After the tour of the lovely city - including some swings past remnants from the World’s Fair of 1929, which I’d never heard about, being a provincial fixated on our own manifestations, we were placed into the Disney Machine’s processing center. One check to show our papers. Finally! I’m in Europe, and someone has asked for my papers. Not the same without a German accent, but it’l do. We signed a piece of paper that said no one in your group barfed in the last three days, pinky swear. This was close, since tired child was close to hurling as we stood in line for the detectors, and I thought that would be just perfect: get so close, and miss the boat. But she held it down, and we made it to the hangar where you had to cool your heels for another hour. Finally: on board. Wife and child by now are jetlagged to the point of zombification. I’m spry and perky. Knew there was a wall out there with my name on it, but I hadn’t hit it yet.

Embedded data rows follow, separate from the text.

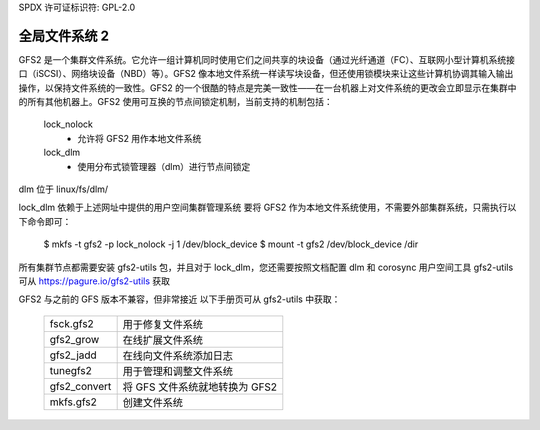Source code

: SPDX 许可证标识符: GPL-2.0

====================
全局文件系统 2
====================

GFS2 是一个集群文件系统。它允许一组计算机同时使用它们之间共享的块设备（通过光纤通道（FC）、互联网小型计算机系统接口（iSCSI）、网络块设备（NBD）等）。GFS2 像本地文件系统一样读写块设备，但还使用锁模块来让这些计算机协调其输入输出操作，以保持文件系统的一致性。GFS2 的一个很酷的特点是完美一致性——在一台机器上对文件系统的更改会立即显示在集群中的所有其他机器上。GFS2 使用可互换的节点间锁定机制，当前支持的机制包括：

  lock_nolock
    - 允许将 GFS2 用作本地文件系统

  lock_dlm
    - 使用分布式锁管理器（dlm）进行节点间锁定
dlm 位于 linux/fs/dlm/

lock_dlm 依赖于上述网址中提供的用户空间集群管理系统
要将 GFS2 作为本地文件系统使用，不需要外部集群系统，只需执行以下命令即可：

  $ mkfs -t gfs2 -p lock_nolock -j 1 /dev/block_device
  $ mount -t gfs2 /dev/block_device /dir

所有集群节点都需要安装 gfs2-utils 包，并且对于 lock_dlm，您还需要按照文档配置 dlm 和 corosync 用户空间工具
gfs2-utils 可从 https://pagure.io/gfs2-utils 获取

GFS2 与之前的 GFS 版本不兼容，但非常接近
以下手册页可从 gfs2-utils 中获取：

  ============		=============================================
  fsck.gfs2		用于修复文件系统
  gfs2_grow		在线扩展文件系统
  gfs2_jadd		在线向文件系统添加日志
  tunegfs2		用于管理和调整文件系统
  gfs2_convert		将 GFS 文件系统就地转换为 GFS2
  mkfs.gfs2		创建文件系统
  ============		=============================================
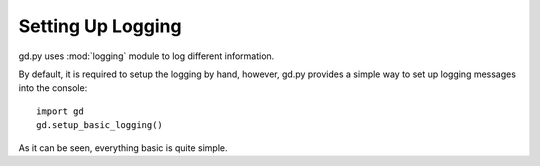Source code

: .. _setup_logging

Setting Up Logging
==================

gd.py uses :mod:`logging` module to log different information.

By default, it is required to setup the logging by hand,
however, gd.py provides a simple way to set up logging
messages into the console::
    import gd
    gd.setup_basic_logging()

As it can be seen, everything basic is quite simple.
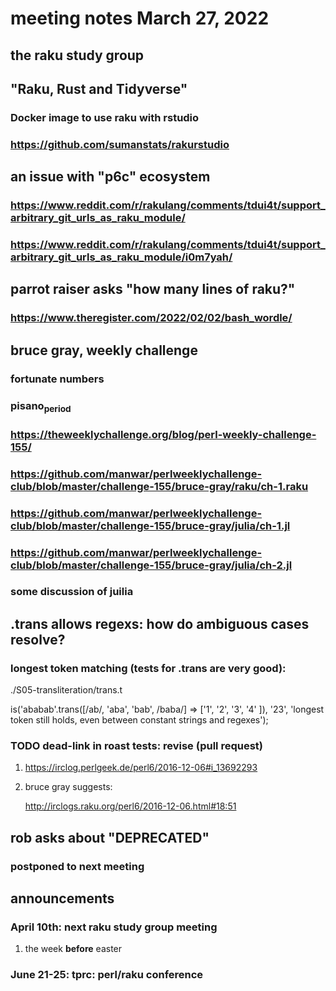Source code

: * meeting notes March 27, 2022
** the raku study group

** "Raku, Rust and Tidyverse"
*** Docker image to use raku with rstudio
*** https://github.com/sumanstats/rakurstudio

** an issue with "p6c" ecosystem
*** https://www.reddit.com/r/rakulang/comments/tdui4t/support_arbitrary_git_urls_as_raku_module/
*** https://www.reddit.com/r/rakulang/comments/tdui4t/support_arbitrary_git_urls_as_raku_module/i0m7yah/

** parrot raiser asks "how many lines of raku?"
*** https://www.theregister.com/2022/02/02/bash_wordle/

** bruce gray, weekly challenge
*** fortunate numbers
*** pisano_period
*** https://theweeklychallenge.org/blog/perl-weekly-challenge-155/
*** https://github.com/manwar/perlweeklychallenge-club/blob/master/challenge-155/bruce-gray/raku/ch-1.raku

*** https://github.com/manwar/perlweeklychallenge-club/blob/master/challenge-155/bruce-gray/julia/ch-1.jl 
*** https://github.com/manwar/perlweeklychallenge-club/blob/master/challenge-155/bruce-gray/julia/ch-2.jl 
*** some discussion of juilia

** .trans allows regexs: how do ambiguous cases resolve?
*** longest token matching (tests for .trans are very good):
./S05-transliteration/trans.t

is('ababab'.trans([/ab/, 'aba', 'bab', /baba/] =>
                   ['1',  '2',   '3',   '4'   ]),
   '23',
   'longest token still holds, even between constant strings and regexes');

*** TODO dead-link in roast tests: revise (pull request)
**** https://irclog.perlgeek.de/perl6/2016-12-06#i_13692293
**** bruce gray suggests:
http://irclogs.raku.org/perl6/2016-12-06.html#18:51

** rob asks about "DEPRECATED"
*** postponed to next meeting

** announcements 
*** April 10th: next raku study group meeting 
**** the week *before* easter
*** June 21-25: tprc: perl/raku conference 
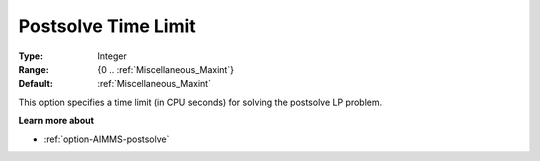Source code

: 

.. _option-AIMMS-postsolve_time_limit:


Postsolve Time Limit
====================



:Type:	Integer	
:Range:	{0 .. :ref:`Miscellaneous_Maxint`}	
:Default:	:ref:`Miscellaneous_Maxint` 	



This option specifies a time limit (in CPU seconds) for solving the postsolve LP problem.



**Learn more about** 

*	:ref:`option-AIMMS-postsolve` 
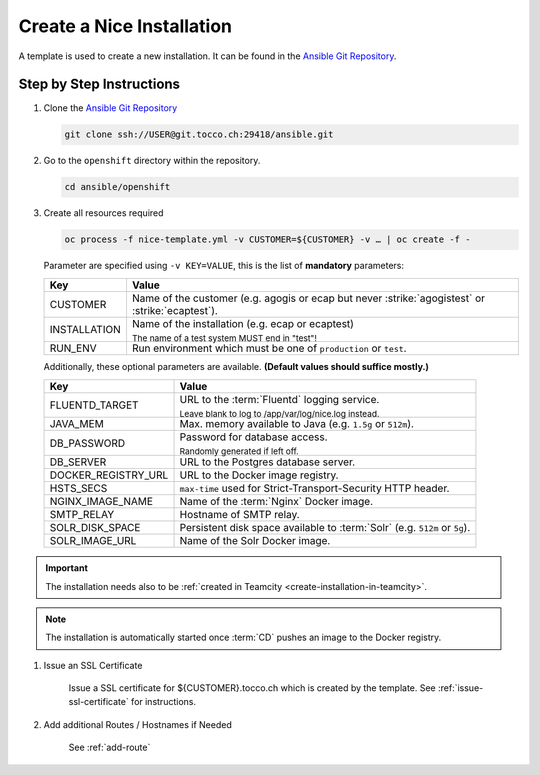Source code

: Create a Nice Installation
==========================

A template is used to create a new installation. It can be found in the `Ansible Git Repository`_.

.. _Ansible Git Repository: https://git.tocco.ch/gitweb?p=ansible.git;a=blob;f=openshift/nice-template.yml


Step by Step Instructions
-------------------------

#. Clone the `Ansible Git Repository`_

   .. code::

       git clone ssh://USER@git.tocco.ch:29418/ansible.git

#. Go to the ``openshift`` directory within the repository.

   .. code::

       cd ansible/openshift

#. Create all resources required

   .. code::

       oc process -f nice-template.yml -v CUSTOMER=${CUSTOMER} -v … | oc create -f -

   Parameter are specified using ``-v KEY=VALUE``, this is the list of **mandatory** parameters:

   =================== ===============================================================================================
    Key                 Value
   =================== ===============================================================================================
    CUSTOMER            Name of the customer (e.g. agogis or ecap but never :strike:`agogistest` or
                        :strike:`ecaptest`).

    INSTALLATION        Name of the installation (e.g. ecap or ecaptest)

                        :subscript:`The name of a test system MUST end in "test"!`

    RUN_ENV             Run environment which must be one of ``production`` or ``test``.
   =================== ===============================================================================================

   Additionally, these optional parameters are available. **(Default values should suffice mostly.)**

   ===================== ==========================================================================================
    Key                   Value
   ===================== ==========================================================================================
    FLUENTD_TARGET        URL to the :term:`Fluentd` logging service.

                          :subscript:`Leave blank to log to /app/var/log/nice.log instead.`

    JAVA_MEM              Max. memory available to Java (e.g. ``1.5g`` or ``512m``).

    DB_PASSWORD           Password for database access.

                          :subscript:`Randomly generated if left off.`

    DB_SERVER             URL to the Postgres database server.

    DOCKER_REGISTRY_URL   URL to the Docker image registry.

    HSTS_SECS             ``max-time`` used for Strict-Transport-Security HTTP header.

    NGINX_IMAGE_NAME      Name of the :term:`Nginx` Docker image.

    SMTP_RELAY            Hostname of SMTP relay.

    SOLR_DISK_SPACE       Persistent disk space available to :term:`Solr` (e.g. ``512m`` or ``5g``).

    SOLR_IMAGE_URL        Name of the Solr Docker image.
   ===================== ==========================================================================================

.. important::

    The installation needs also to be :ref:`created in Teamcity <create-installation-in-teamcity>`.

.. note::

  The installation is automatically started once :term:`CD` pushes an image to the Docker registry.

#. Issue an SSL Certificate

    Issue a SSL certificate for ${CUSTOMER}.tocco.ch which is created by the template. See :ref:`issue-ssl-certificate`
    for instructions.

#. Add additional Routes / Hostnames if Needed

    See :ref:`add-route`
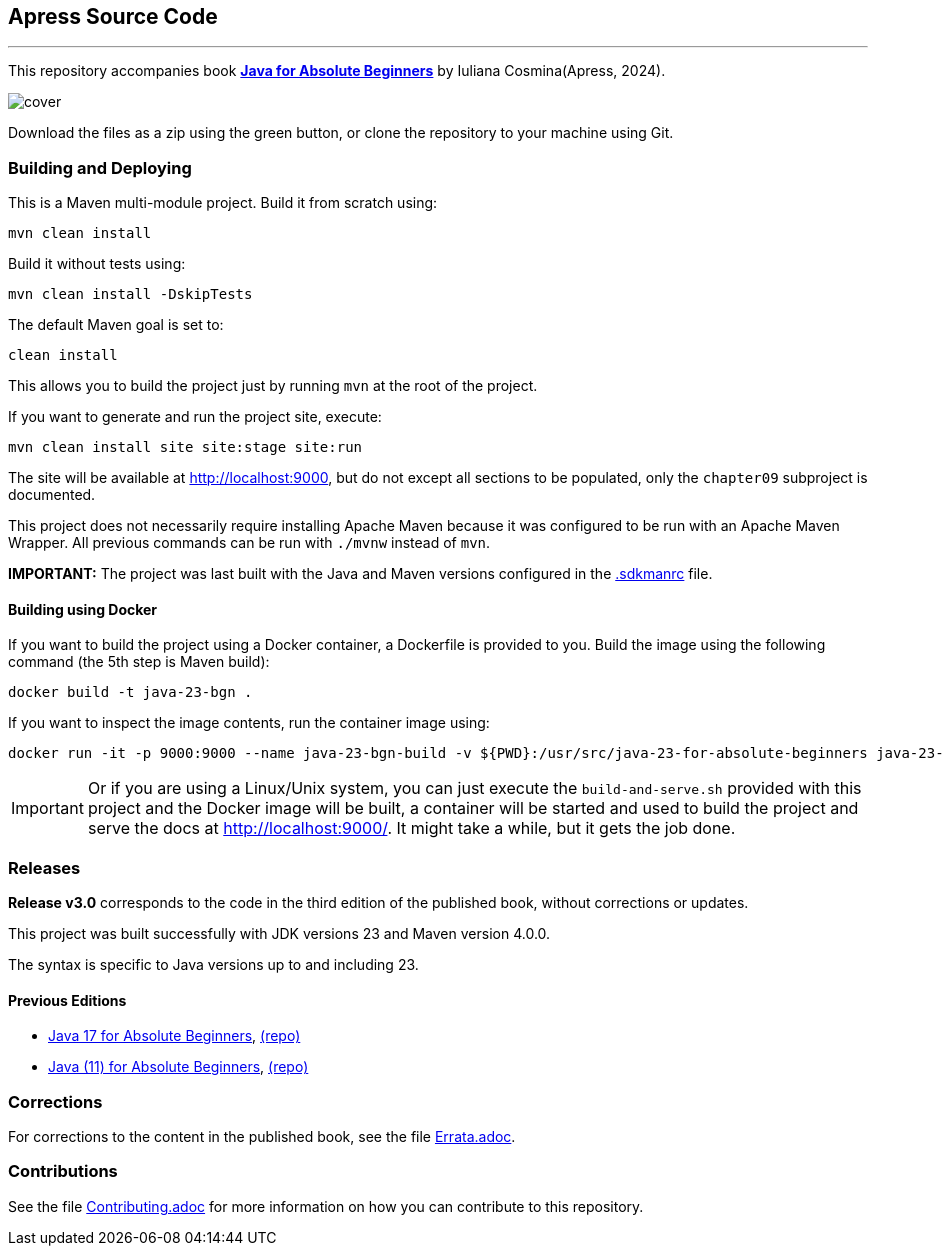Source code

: == Apress Source Code

'''

This repository accompanies book link:https://www.link.springer.com/book/10.1007/979-8-8688-1041-1[*Java for Absolute Beginners*] by Iuliana Cosmina(Apress, 2024).

image::979-8-8688-1040-4.jpg[cover]

Download the files as a zip using the green button, or clone the repository to your machine using Git.

=== Building and Deploying

This is a Maven multi-module project. Build it from scratch using:

[source,shell]
----
mvn clean install
----

Build it without tests using:
[source,shell]
----
mvn clean install -DskipTests
----

The default Maven goal is set to:
[source,shell]
----
clean install
----

This allows you to build the project just by running `mvn` at the root of the project.

If you want to generate and run the project site, execute:
[source,shell]
----
mvn clean install site site:stage site:run
----

The site will be available at link:http://localhost:9000[http://localhost:9000], but do not except all sections to be populated, only the `chapter09` subproject is documented.

This project does not necessarily require installing Apache Maven because it was configured to be run with an Apache Maven Wrapper. All previous commands can be  run with `./mvnw` instead of `mvn`.

*IMPORTANT:* The project was last built with the Java and Maven versions configured in the link:.sdkmanrc[.sdkmanrc] file.

==== Building using Docker

If you want to build the project using a Docker container, a Dockerfile is provided to you. Build the image using the following command (the 5th step is Maven build):
----
docker build -t java-23-bgn .
----
If you want to inspect the image contents, run the container image using:
----
docker run -it -p 9000:9000 --name java-23-bgn-build -v ${PWD}:/usr/src/java-23-for-absolute-beginners java-23-bgn
----

IMPORTANT: Or if you are using a Linux/Unix system, you can just execute the `build-and-serve.sh` provided with this project and the Docker image will be built, a container will be started and used to build the project and serve the docs at http://localhost:9000/. It might take a while, but it gets the job done.

=== Releases

*Release v3.0* corresponds to the code in the third edition of the published book, without corrections or updates.

This project was built successfully with JDK versions 23 and Maven version 4.0.0.

The syntax is specific to Java versions up to and including 23.

==== Previous Editions

* link:https://link.springer.com/book/10.1007/978-1-4842-7080-6[Java 17 for Absolute Beginners], link:https://github.com/Apress/java-17-for-absolute-beginners[(repo)]
* link:https://link.springer.com/book/10.1007/978-1-4842-3778-6[Java (11) for Absolute Beginners], link:https://github.com/Apress/java-for-absolute-beginners[(repo)]

=== Corrections

For corrections to the content in the published book, see the file link:Errata.adoc[Errata.adoc].

=== Contributions

See the file link:Contributing.adoc[Contributing.adoc] for more information on how you can contribute to this repository.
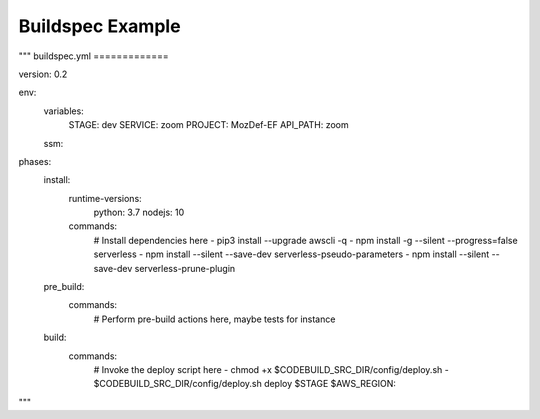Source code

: Buildspec Example
=================

"""
buildspec.yml
=============

version: 0.2 

env:  
  variables: 
    STAGE: dev 
    SERVICE: zoom 
    PROJECT: MozDef-EF 
    API_PATH: zoom 
  ssm: 

phases: 
  install: 
    runtime-versions: 
      python: 3.7 
      nodejs: 10 
    commands: 
      # Install dependencies here 
      - pip3 install --upgrade awscli -q 
      - npm install -g --silent --progress=false serverless 
      - npm install --silent --save-dev serverless-pseudo-parameters 
      - npm install --silent --save-dev serverless-prune-plugin 
  pre_build: 
    commands: 
      # Perform pre-build actions here, maybe tests for instance 
  build: 
    commands: 
      # Invoke the deploy script here 
      - chmod +x $CODEBUILD_SRC_DIR/config/deploy.sh 
      - $CODEBUILD_SRC_DIR/config/deploy.sh deploy $STAGE $AWS_REGION::
"""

We couldn’t get into our rooms yet, so we went to a restaurant and stared at some food for a while, our bodies wondering why we were up, and if we had to be up, why we were not eating breakfast. Strange unreality suffused every moment, every detail - when we came on board we were announced to applause, like all families, and it seemed like one of those dreams where you’re naked. But even in our state we could tell the ship was unlike any we’d taken: it wasn’t small, like the Navigator; like the equally-large New Amsterdam, it was unbelievably elegant. Perhaps I’d expected it to be more cartoony, stuffed with bright colors and Disney characters roaming the aisles. But it’s really a grown-up ship that’s the most kid-friendly ship ever, or vice versa. We fell in love with it right away.
And then we slept. Or did we? They did. I think I did, too. Can’t tell. Then came dinner; then came a drink in the adult section with my wife while daughter played in the tween room, and then blessed sleep . . .
. . . sundered at 6:30 AM when daughter woke and couldn’t get back to sleep. Which brings us to the next day.